Soyons vigilants. Attention aux précédents. Derrière ce débat se profile un
problème existentiel pour l’Europe. Au moment où les événements du Kosovo nous
rappellent l’impérieuse nécessité pour l’Europe de tenir sa place – et pas seulement
de donner de l’argent à des pays tiers – nous ne devons pas transiger sur les
principes. Nous devons faire preuve de détermination politique sur les exigences de
notre représentation extérieure.
Or, la représentation externe de l’euro est un impératif pour l’Europe : elle est
indispensable pour, d’une part, garantir la crédibilité de l’euro sur les marchés et,
d’autre part, s’assurer que l’Europe contribue efficacement au débat en cours sur la
refonte de l’architecture financière internationale et sur la prévention et la gestion
des crises financières.
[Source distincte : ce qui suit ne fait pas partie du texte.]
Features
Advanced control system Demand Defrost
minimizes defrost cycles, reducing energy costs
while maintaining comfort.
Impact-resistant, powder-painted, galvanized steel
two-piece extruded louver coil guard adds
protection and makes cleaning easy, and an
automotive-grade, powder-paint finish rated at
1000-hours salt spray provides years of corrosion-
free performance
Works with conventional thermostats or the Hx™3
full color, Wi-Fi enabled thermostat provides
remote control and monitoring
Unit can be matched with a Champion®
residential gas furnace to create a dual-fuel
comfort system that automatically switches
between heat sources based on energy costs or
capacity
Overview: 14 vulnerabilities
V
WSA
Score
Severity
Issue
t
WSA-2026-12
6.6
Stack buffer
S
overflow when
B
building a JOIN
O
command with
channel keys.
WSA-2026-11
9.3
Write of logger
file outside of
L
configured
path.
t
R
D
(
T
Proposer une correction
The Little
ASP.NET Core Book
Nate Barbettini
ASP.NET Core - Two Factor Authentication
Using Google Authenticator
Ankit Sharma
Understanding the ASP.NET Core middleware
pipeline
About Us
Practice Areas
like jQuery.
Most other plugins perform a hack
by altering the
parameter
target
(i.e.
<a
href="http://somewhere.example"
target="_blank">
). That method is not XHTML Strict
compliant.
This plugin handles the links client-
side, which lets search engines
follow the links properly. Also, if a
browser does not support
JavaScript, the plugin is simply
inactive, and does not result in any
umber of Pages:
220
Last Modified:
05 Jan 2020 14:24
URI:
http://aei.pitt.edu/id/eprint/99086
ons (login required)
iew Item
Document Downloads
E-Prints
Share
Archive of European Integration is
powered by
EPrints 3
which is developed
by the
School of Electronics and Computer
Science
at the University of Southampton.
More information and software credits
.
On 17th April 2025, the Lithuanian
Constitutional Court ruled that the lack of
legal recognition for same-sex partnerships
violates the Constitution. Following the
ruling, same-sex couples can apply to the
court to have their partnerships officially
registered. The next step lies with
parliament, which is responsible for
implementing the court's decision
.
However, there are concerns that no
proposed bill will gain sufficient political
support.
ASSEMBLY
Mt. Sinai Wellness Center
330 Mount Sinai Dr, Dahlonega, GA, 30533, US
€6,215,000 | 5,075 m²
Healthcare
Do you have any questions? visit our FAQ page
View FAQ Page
Au Conseil européen de Cologne, le 4 juin prochain, l’Europe
devrait adopter des recommandations concrètes pour améliorer le système
financier international. C’est un premier pas encourageant sur la voie de la
définition d’une position européenne. Mais il faut aller au-delà et s’entendre sur la
manière de présenter et de défendre cette position dans les enceintes
internationales. Sans position européenne unique et crédible, sans représentation
externe efficace, le risque d’une volatilité importante des cours de change, au gré
de déclarations contradictoires des responsables politiques européens, serait grand
et dangereux. Il s’ensuivrait immanquablement des difficultés sérieuses pour les
entreprises et l’économie européenne. Au moment précisément où nous devons
joindre nos efforts pour renforcer notre compétitivité, soutenir notre croissance et
vaincre le fléau du chômage.
Pour conclure, la stabilité monétaire internationale est une œuvre de longue
haleine. Elle ne s’improvise pas. L’Europe a joué un rôle moteur dans ce processus
en conduisant sa propre unification monétaire. Mais, beaucoup reste à faire. L’euro
nous donne une responsabilité nouvelle. Nous devons l’assumer. La construction
d’un nouvel ordre monétaire international est le défi des prochaines années comme
la construction d’une Europe monétaire a été celui des années passées. Il nous
faudra du courage, de la clairvoyance et beaucoup de détermination. Mais la tâche
est exaltante et oh combien essentielle pour la stabilité, la croissance et donc la
paix dans le monde !
Je vous remercie de votre attention.